* **Exercise aim**: Nothing but the lines from the start of the data through the line with "- ✅ **Chat System" should appear in the answer, each retyped exactly, and pictures should not.

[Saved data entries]
- Opening Delimiter -

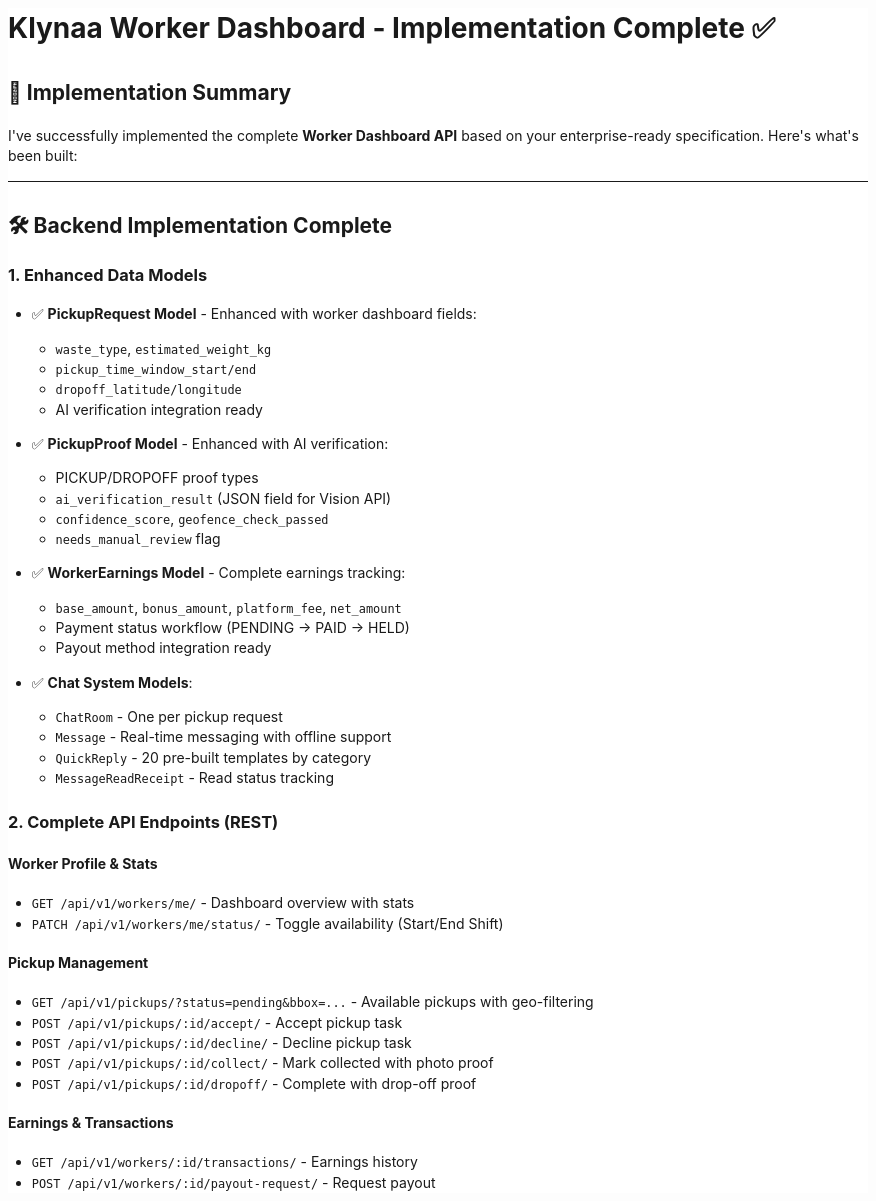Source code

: # Klynaa Worker Dashboard - Implementation Complete ✅

## 🎉 Implementation Summary

I've successfully implemented the complete **Worker Dashboard API** based on your enterprise-ready specification. Here's what's been built:

---

## 🛠️ **Backend Implementation Complete**

### **1. Enhanced Data Models**
- ✅ **PickupRequest Model** - Enhanced with worker dashboard fields:
  - `waste_type`, `estimated_weight_kg`
  - `pickup_time_window_start/end`
  - `dropoff_latitude/longitude`
  - AI verification integration ready

- ✅ **PickupProof Model** - Enhanced with AI verification:
  - PICKUP/DROPOFF proof types
  - `ai_verification_result` (JSON field for Vision API)
  - `confidence_score`, `geofence_check_passed`
  - `needs_manual_review` flag

- ✅ **WorkerEarnings Model** - Complete earnings tracking:
  - `base_amount`, `bonus_amount`, `platform_fee`, `net_amount`
  - Payment status workflow (PENDING → PAID → HELD)
  - Payout method integration ready

- ✅ **Chat System Models**:
  - `ChatRoom` - One per pickup request
  - `Message` - Real-time messaging with offline support
  - `QuickReply` - 20 pre-built templates by category
  - `MessageReadReceipt` - Read status tracking

### **2. Complete API Endpoints (REST)**

#### **Worker Profile & Stats**
- `GET /api/v1/workers/me/` - Dashboard overview with stats
- `PATCH /api/v1/workers/me/status/` - Toggle availability (Start/End Shift)

#### **Pickup Management**
- `GET /api/v1/pickups/?status=pending&bbox=...` - Available pickups with geo-filtering
- `POST /api/v1/pickups/:id/accept/` - Accept pickup task
- `POST /api/v1/pickups/:id/decline/` - Decline pickup task
- `POST /api/v1/pickups/:id/collect/` - Mark collected with photo proof
- `POST /api/v1/pickups/:id/dropoff/` - Complete with drop-off proof

#### **Earnings & Transactions**
- `GET /api/v1/workers/:id/transactions/` - Earnings history
- `POST /api/v1/workers/:id/payout-request/` - Request payout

- Closing Delimiter -

* **Expected answer**:
Source code

: # Klynaa Worker Dashboard - Implementation Complete ✅

## 🎉 Implementation Summary

I've successfully implemented the complete **Worker Dashboard API** based on your enterprise-ready specification. Here's what's been built:

---

## 🛠️ **Backend Implementation Complete**

### **1. Enhanced Data Models**
- ✅ **PickupRequest Model** - Enhanced with worker dashboard fields:
  - `waste_type`, `estimated_weight_kg`
  - `pickup_time_window_start/end`
  - `dropoff_latitude/longitude`
  - AI verification integration ready

- ✅ **PickupProof Model** - Enhanced with AI verification:
  - PICKUP/DROPOFF proof types
  - `ai_verification_result` (JSON field for Vision API)
  - `confidence_score`, `geofence_check_passed`
  - `needs_manual_review` flag

- ✅ **WorkerEarnings Model** - Complete earnings tracking:
  - `base_amount`, `bonus_amount`, `platform_fee`, `net_amount`
  - Payment status workflow (PENDING → PAID → HELD)
  - Payout method integration ready

- ✅ **Chat System Models**:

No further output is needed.